SET PROBLEM 1: In the Shaman King post, which three creators does the writer call the "holy trinity"?
SET PROBLEM 2: Please copy the passage from the Shaman King post word for word, starting with "Thursday, February 25, 2016" and going on through "of my scanner.".

Thursday, February 25, 2016

What's a Shaman to a Non-Belieeeeeever?

I got my first smartphone and I’m really excited about the camera, so I’m using it for the pictures instead of my scanner.



Hiroyuki Takei’s Shaman King has been on my comic radar almost as long as any other title.  With my introduction to comic reading essentially being a roommate chiding me into watching/reading Naruto during a bad breakup, all of the turn-of-the-century Jump titles were always in my peripherals, especially back in the days when I caught up on ~500 chapters or so of Naruto on illegal scanlation sites (back then I think it was mostly the now defunct Manga Fox?).  Anyway, I was weirdly stubborn back then: I insisted that Naruto would be my only anime/manga, out of some arbitrary Will to Douchebag.  That same friend changed that when he blared the Death Note dub at full volume sometime later that year, catching me in an event horizon of excellent Japanese storytelling in pretty pictures.  Yes, he is a good friend.

I could not be rediscovering Shaman King at a better time in my comic reading life: when younger, I might have been a little bored with how quintessentially shonen this comic really is.  I might have found Manta annoying, Yoh and Anna too powerful, and the art far too cartoonish.  Now, I don’t think any of those things are true (or really that interesting as opinions): I find Manta’s perspective to be a unique boon to Takei’s storytelling, and think that the skill, variety, and humor in Takei’s more cartoony depictions is one of the strongest, most important features of the work.  More than anything else, however, Takei’s layouts are sort of shockingly sophisticated from jump (GET IT?!).  I don’t know of any other creator—not even any of the holy trinity of Kubo, Kishimoto, or Oda—who were able to produce such great art within the confines of such consistently interesting pages as early as the first two volumes.

INFORMATION PROVIDED:
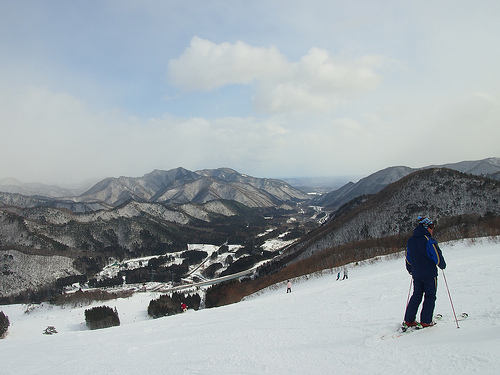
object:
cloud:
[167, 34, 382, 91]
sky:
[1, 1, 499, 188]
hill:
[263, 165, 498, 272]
* * *
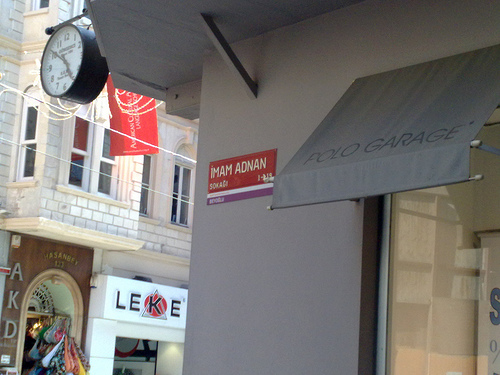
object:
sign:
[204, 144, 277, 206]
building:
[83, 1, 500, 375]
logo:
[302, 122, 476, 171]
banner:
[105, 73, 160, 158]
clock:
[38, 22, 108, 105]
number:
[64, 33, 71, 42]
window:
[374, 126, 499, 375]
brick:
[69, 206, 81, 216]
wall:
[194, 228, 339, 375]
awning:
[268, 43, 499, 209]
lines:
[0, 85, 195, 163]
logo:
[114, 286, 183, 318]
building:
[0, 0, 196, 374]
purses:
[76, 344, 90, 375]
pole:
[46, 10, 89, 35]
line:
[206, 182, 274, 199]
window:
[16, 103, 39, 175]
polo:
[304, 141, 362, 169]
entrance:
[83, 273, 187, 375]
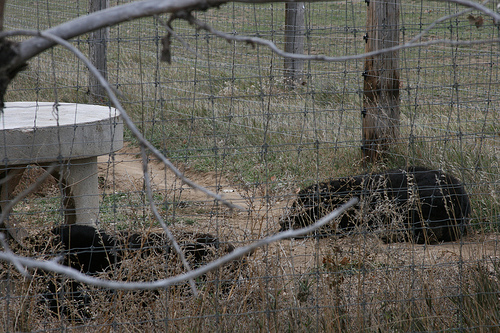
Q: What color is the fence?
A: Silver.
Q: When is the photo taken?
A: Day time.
==
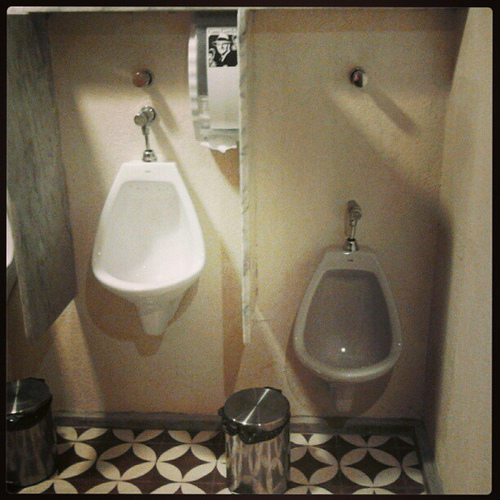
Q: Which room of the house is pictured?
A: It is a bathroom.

OUTPUT 1: Kubo, Kishimoto, and Oda.

OUTPUT 2:
Thursday, February 25, 2016

What's a Shaman to a Non-Belieeeeeever?

I got my first smartphone and I’m really excited about the camera, so I’m using it for the pictures instead of my scanner.